A collection of writings from a 9/11 survivor recalls not only the horror of that day, but also the trauma that followed months and even years after.
In this compilation of new material, blogs for the HuffPost, and Van Why’s (That Day in September, 2006) previous memoir, the author speaks not just about what he witnessed on 9/11, but the strife felt by him and others who lived through it as well. Working on Church Street, a mere stone’s throw from the World Trade Center, Van Why offers a firsthand account of both plane crashes, the strength of the urge to flee, and the desire to help those who fell in the street even before the buildings collapsed. Sharing these experiences with loved ones in emails, the author was encouraged by friends and family to continue to write about the event. At first, he penned a play, then adapted it, and he continued to produce prose. This collection examines a myriad of subjects relating to the tragedy along with Van Why’s own struggles with PTSD, as each anniversary, the death of Osama bin Laden, and visits to the 9/11 memorial stirred up feelings that were far from buried. Other survivors’ stories are shared as well as physical ailments caused by the toxins released that day.
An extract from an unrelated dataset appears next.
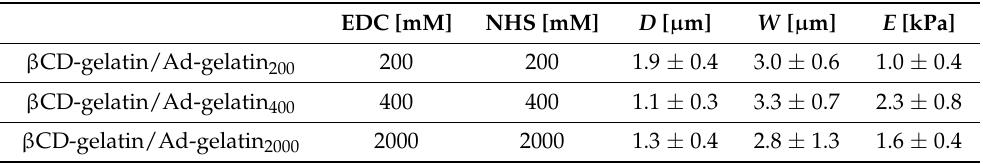
Table 2. Thickness D , width W , and Young’s modulus E of post-conjugated β CD-gelatin/Ad-gelatin fibers crosslinked at different concentrations of EDC and NHS ( N =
Van Why’s writings are intimate, particularly in capturing the drama of 9/11, recounting a surreal picture of streets littered with snowlike falling paper and the smell of the air, which the author realized was made up of not just burning jet fuel or building materials, but also “among those particles going down into my lungs were those of burnt human remains.” It is a shocking but necessary honesty, illustrating what so many survivors will carry the rest of their lives. Van Why’s play, which would become the basis for his first memoir, is discussed at some length. While writing about writing can become tedious, the insights revealed when audiences approached to divulge their own experiences—“Everyone has a story of 9/11”—make for a strong payoff.
A candid 9/11 account that deftly focuses on those who are still grappling with the tragedy’s challenges.